Preheat oven to 350F.

Prepare the pan. In a small bowl, use a fork to whisk together flour and oil. Use a pastry brush to paint the mixture onto the entire inside of the pan. Make sure to cover every crevice. Pour out any excess. Set pan aside.

Make the cake batter. In a medium-large mixing bowl, whisk together flour, cornstarch, baking powder, baking soda, and salt. Set aside.

In a small bowl, use clean fingers to rub together lemon zest and sugar.

In a large mixing bowl, use an electric mixer to beat butter until light and fluffy. Beat in lemon sugar. Add eggs one at a time, mixing completely after each addition. Mix in plain yogurt, followed by lemon juice, vanilla, and lemon extract (if using). Add dry ingredients in two installments, mixing just until combined. Transfer batter to prepared pan and smooth out the top. Tap pan on the counter five times before baking for 40-45 minutes. Cake is ready when a toothpick inserted in the center comes out clean.

Let cake cool in the pan for fifteen minutes. Run a small, thin knife around the edges of the pan before inverting cake onto a rack to cool completely. Set rack over a rimmed baking sheet.

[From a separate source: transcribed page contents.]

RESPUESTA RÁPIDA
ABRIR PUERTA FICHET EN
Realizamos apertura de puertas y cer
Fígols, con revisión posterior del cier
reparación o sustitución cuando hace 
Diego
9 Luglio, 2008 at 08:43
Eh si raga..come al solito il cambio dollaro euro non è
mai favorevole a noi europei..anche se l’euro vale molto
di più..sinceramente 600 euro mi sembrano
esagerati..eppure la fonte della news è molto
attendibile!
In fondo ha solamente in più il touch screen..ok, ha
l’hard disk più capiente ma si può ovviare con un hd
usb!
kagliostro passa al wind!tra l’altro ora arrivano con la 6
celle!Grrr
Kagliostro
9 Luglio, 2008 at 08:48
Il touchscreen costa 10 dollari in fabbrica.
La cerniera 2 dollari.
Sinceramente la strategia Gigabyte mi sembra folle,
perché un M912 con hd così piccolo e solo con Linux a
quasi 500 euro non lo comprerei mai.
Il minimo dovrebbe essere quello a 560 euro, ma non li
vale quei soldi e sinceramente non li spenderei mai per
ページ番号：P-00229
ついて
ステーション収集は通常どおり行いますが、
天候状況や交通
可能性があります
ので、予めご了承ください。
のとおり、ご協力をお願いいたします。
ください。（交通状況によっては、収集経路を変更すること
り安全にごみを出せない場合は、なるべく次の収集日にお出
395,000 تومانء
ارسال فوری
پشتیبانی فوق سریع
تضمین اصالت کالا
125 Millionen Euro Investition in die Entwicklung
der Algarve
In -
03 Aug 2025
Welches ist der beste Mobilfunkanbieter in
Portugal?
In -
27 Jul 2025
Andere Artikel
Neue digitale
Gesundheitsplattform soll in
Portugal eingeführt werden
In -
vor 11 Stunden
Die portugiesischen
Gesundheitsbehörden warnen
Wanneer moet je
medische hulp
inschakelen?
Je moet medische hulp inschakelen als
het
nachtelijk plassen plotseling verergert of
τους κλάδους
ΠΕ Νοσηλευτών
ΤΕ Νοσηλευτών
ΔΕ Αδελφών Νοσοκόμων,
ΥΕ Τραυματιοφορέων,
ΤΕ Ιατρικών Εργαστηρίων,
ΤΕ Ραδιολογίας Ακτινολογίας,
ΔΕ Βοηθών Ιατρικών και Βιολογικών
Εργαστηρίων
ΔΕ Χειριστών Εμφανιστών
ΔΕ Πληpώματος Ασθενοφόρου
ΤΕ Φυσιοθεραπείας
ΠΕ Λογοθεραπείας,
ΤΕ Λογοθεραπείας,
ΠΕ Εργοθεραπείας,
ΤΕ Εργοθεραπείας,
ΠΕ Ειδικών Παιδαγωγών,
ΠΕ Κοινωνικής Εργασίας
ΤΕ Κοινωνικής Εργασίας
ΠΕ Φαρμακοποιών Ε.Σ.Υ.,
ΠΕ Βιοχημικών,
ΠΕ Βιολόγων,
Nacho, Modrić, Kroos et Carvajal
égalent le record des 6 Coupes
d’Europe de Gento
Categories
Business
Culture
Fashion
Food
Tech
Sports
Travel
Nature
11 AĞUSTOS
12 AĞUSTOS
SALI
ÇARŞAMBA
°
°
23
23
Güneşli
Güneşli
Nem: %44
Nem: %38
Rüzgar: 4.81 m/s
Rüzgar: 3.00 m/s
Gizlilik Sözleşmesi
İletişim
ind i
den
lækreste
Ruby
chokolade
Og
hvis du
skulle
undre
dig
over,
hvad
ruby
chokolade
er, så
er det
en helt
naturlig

Make lemon syrup. Combine lemon juice and sugar in a small saucepan over medium-high heat. While stirring constantly, bring to a boil and let cook for three minutes, until slightly thickened. Let syrup cool five minutes before spooning over cooled cake. Let cake sit for 20 minutes before carefully transferring to a serving plate.

Make the glaze. In a small bowl, use a fork to whisk together confectioner’s sugar and salt. Stir in 3 tablespoons milk and vanilla. If a thinner glaze is desired, add another tablespoon of milk. Drizzle glaze over cake. Let set for 20 minutes before serving.

Cake will keep covered at room temperature for up to three days, or in the refrigerator for up to a week.

Note:

This recipe may be divided into two 9×5″ loaf pans, although I am unsure of the bake time.